Крушинский работал медленно, особенно после того, как увидел Врангеля вблизи и говорил с ним. Срок, который ему определил Волобуев для написания портрета, уже истекал, а художник все никак не мог настроиться на работу. Эскизы и наброски выходили из-под его кисти совсем не такими, какими их ожидал Волобуев. И не только потому, что душе Крушинского были милее пейзажи, но главным образом по той причине, что всякий раз, пытаясь выразить в эскизе самые характерные черты Врангеля, он с чувством смятения и страха убеждался в том, что на холсте возникает не живое лицо, а нечто мертвое, напоминающее человеческий череп с его пустыми, бездонными глазницами и безжизненным оскалом лошадиных зубов. И потому выражение лица Врангеля выходило не таким, каким от него ожидали — исполненным величия и торжественности; на холсте Крушинского он был похож на пигмея, старающегося выпятить свою мнимую значительность и скрыть адское тщеславие и звериную жестокость. Сколько бы Крушинский ни напрягал свою волю, он не мог пересилить себя, потому что перед его глазами все время возникал не тот Врангель, которого ему столь усердно и ликующе рисовал Волобуев, а тот, который с леденящей надменностью, величием и пугающей мрачностью сидел в ложе театра, а затем в ресторане гостиницы «Палас» и, наконец, в салон-вагоне.

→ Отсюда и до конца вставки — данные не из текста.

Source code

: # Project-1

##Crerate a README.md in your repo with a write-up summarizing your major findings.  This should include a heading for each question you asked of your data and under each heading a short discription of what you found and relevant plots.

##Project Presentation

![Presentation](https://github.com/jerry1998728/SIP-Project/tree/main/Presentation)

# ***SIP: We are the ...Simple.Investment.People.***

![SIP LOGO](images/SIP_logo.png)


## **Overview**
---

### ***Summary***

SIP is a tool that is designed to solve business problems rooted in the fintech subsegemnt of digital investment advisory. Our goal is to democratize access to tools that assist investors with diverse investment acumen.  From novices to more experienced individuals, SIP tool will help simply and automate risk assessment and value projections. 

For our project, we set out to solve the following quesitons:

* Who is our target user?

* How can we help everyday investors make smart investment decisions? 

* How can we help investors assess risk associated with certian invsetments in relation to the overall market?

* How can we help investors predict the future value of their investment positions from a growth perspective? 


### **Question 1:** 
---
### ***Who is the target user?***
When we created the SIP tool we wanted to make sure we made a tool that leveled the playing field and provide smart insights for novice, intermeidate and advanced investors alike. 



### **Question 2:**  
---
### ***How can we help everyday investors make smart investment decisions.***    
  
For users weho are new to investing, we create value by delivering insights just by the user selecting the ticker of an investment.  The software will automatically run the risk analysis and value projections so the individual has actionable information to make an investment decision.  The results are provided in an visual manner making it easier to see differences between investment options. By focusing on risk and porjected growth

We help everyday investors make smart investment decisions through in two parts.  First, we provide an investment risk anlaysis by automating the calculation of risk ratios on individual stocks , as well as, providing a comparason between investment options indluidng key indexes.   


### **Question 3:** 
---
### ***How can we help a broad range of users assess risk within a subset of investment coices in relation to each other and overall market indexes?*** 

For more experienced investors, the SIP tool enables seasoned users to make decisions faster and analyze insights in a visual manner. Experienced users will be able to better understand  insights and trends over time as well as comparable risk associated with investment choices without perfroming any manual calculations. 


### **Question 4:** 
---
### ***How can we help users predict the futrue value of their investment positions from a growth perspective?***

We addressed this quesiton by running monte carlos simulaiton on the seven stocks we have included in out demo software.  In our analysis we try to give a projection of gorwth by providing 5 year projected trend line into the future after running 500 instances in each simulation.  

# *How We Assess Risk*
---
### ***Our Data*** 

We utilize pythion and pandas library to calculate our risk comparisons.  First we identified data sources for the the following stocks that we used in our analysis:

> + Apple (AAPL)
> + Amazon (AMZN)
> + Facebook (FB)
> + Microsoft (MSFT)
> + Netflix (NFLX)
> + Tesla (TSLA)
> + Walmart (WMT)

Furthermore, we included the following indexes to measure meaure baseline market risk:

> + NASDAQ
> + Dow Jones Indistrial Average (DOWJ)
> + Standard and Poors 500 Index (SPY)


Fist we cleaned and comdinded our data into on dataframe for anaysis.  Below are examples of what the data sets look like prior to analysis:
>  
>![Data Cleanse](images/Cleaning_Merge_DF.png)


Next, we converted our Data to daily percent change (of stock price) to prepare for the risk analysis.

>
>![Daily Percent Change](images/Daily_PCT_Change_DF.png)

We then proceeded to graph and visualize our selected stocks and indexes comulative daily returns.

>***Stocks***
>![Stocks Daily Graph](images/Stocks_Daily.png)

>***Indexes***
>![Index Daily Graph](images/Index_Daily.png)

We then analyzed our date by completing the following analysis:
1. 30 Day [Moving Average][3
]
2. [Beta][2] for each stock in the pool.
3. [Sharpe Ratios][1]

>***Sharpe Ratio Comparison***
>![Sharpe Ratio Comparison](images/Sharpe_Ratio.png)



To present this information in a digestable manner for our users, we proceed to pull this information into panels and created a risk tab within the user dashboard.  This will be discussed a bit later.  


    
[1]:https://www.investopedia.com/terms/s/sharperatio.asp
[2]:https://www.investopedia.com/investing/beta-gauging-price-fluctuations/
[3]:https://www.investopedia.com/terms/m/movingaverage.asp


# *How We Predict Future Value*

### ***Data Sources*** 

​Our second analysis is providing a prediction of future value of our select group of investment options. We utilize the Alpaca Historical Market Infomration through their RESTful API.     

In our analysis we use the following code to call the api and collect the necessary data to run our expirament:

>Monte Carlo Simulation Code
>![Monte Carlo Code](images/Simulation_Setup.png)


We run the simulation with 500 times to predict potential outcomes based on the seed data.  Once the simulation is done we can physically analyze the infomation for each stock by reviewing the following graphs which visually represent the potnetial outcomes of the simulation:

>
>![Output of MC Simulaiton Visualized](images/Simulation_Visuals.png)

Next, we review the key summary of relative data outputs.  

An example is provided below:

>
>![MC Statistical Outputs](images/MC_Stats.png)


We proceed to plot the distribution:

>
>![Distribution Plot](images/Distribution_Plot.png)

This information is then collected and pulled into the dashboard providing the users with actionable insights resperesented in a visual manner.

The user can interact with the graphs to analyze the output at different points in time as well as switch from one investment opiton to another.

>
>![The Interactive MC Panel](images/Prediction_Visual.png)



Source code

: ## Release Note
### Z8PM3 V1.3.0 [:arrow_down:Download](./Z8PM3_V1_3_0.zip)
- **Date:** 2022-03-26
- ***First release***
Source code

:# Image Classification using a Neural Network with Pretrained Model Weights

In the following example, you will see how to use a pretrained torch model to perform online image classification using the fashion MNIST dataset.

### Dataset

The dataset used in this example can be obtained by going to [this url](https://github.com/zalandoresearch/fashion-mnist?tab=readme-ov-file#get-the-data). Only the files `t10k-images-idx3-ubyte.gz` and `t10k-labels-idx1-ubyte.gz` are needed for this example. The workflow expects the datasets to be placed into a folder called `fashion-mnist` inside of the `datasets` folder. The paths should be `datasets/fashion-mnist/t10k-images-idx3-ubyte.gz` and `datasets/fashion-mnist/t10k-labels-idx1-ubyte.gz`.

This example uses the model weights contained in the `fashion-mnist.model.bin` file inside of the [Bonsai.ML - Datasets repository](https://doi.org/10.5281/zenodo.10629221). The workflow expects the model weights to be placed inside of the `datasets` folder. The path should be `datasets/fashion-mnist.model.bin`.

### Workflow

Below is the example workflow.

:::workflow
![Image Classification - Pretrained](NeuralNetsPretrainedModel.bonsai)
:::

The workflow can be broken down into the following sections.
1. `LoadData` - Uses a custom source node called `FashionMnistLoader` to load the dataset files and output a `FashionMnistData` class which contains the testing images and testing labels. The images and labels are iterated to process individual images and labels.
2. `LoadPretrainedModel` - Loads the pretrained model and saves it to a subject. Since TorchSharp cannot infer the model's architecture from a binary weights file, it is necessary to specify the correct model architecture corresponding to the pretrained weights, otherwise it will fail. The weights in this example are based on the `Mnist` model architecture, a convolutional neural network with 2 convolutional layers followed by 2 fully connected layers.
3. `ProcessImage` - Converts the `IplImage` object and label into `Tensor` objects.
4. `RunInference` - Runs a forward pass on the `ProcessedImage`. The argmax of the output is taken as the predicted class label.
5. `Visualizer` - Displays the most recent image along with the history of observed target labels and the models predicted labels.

Беседа с Врангелем привела художника к мысли о том, что на стороне этого барона — такое же средоточие зла и несправедливости, которое заключено в нем самом, и потому чувство неприязни к нему и Волобуеву захлестывало его.

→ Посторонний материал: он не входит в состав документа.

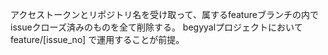 アクセストークンとリポジトリ名を受け取って、属するfeatureブランチの内でissueクローズ済みのものを全て削除する。
begyyalプロジェクトにおいて feature/[issue_no] で運用することが前提。
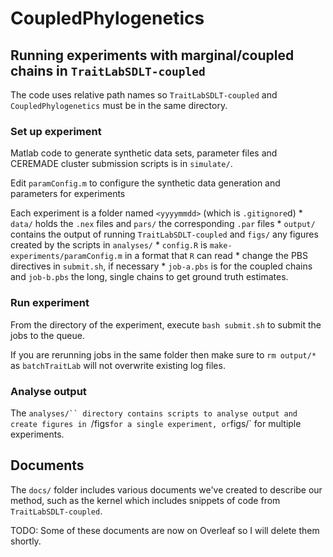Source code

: # CoupledPhylogenetics

## Running experiments with marginal/coupled chains in `TraitLabSDLT-coupled`
The code uses  relative path names so `TraitLabSDLT-coupled` and `CoupledPhylogenetics` must be in the same directory.

### Set up experiment
Matlab code to generate synthetic data sets, parameter files and CEREMADE cluster submission scripts is in `simulate/`.

Edit `paramConfig.m` to configure the synthetic data generation and parameters for experiments

Each experiment is a folder named `<yyyymmdd>` (which is `.gitignore`d)
    * `data/` holds the `.nex` files and `pars/` the corresponding `.par` files
    * `output/` contains the output of running `TraitLabSDLT-coupled` and `figs/` any figures created by the scripts in `analyses/`
    * `config.R` is `make-experiments/paramConfig.m` in a format that `R` can read
    * change the PBS directives in `submit.sh`, if necessary
    * `job-a.pbs` is for the coupled chains and `job-b.pbs` the long, single chains to get ground truth estimates.

### Run experiment
From the directory of the experiment, execute `bash submit.sh` to submit the jobs to the queue.

If you are rerunning jobs in the same folder then make sure to `rm output/*` as `batchTraitLab` will not overwrite existing log files.

### Analyse output
The `analyses/`` directory contains scripts to analyse output and create figures in `<experiment>/figs` for a single experiment, or `figs/` for multiple experiments.

## Documents
 The `docs/` folder includes various documents we've created to describe our method, such as the kernel which includes snippets of code from `TraitLabSDLT-coupled`.

 TODO: Some of these documents are now on Overleaf so I will delete them shortly.
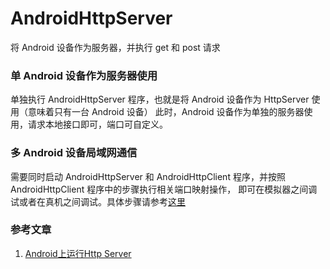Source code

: # AndroidHttpServer
将 Android 设备作为服务器，并执行 get 和 post 请求
 ### 单 Android 设备作为服务器使用
单独执行 AndroidHttpServer 程序，也就是将 Android 设备作为 HttpServer 使用（意味着只有一台 Android 设备）
此时，Android 设备作为单独的服务器使用，请求本地接口即可，端口可自定义。
### 多 Android 设备局域网通信
需要同时启动 AndroidHttpServer 和 AndroidHttpClient 程序，并按照 AndroidHttpClient 程序中的步骤执行相关端口映射操作，
即可在模拟器之间调试或者在真机之间调试。具体步骤请参考[这里](https://github.com/hgncxzy/AndroidHttpClient)
### 参考文章
1. [Android上运行Http Server](https://blog.csdn.net/TurkeyCock/article/details/86555919)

Оставшись один, Крушинский имел возможность размышлять. Он пытался понять, может ли Врангель и те силы, которые за ним стоят, победить в этой яростной и непримиримой схватке. И не находил точного ответа, считая, что добро и зло всегда воюют между собой и победа остается то за злом, то за добром.

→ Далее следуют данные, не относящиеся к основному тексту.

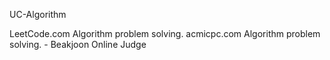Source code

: UC-Algorithm

LeetCode.com Algorithm problem solving.
acmicpc.com Algorithm problem solving. - Beakjoon Online Judge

Крушинский был противником любой войны, что же касается войны гражданской, в которой целая нация разделилась на два непримиримых лагеря, в которой сын идет против отца, отец против сына, брат против брата, сестра доносит на сестру, а мать проклинает сына, — такая война казалась ему явлением, противоречащим разуму, добру и справедливости. Его сознание никак не могло постигнуть классового характера войны, а идея о том, что война может быть справедливой и несправедливой, не воспринималась им, ибо он предавал анафеме все войны, любое убийство человека человеком. И если бы его спросили, в каком стане — красных или белых — он намерен определить свое место, то он был бы совершенно искренне удивлен уже самой постановкой вопроса. Сама революция отпечаталась в его сознании, как подобие смерча, и, зная по собственному опыту, что укрыться от смерча невозможно, он испытывал ко всему происходящему трепетное, переходящее в чувство тревоги волнение.
И все же художник понимал, что за Врангелем, Деникиным, Колчаком и иже с ними — то жестокое, несущее оковы рабства прошлое, которое они пытались отстоять и сохранить, и что красные, напротив, пытались похоронить это прошлое и на его обломках построить нечто совершенно новое, пока непонятное ему. Крушинский не мог примириться лишь с самим методом осуществления этих социальных задач — насилием. Он был убежден, что все новые социальные изменения можно утвердить с помощью добра, убеждения и воспитания людей, их нравственным самоусовершенствованием.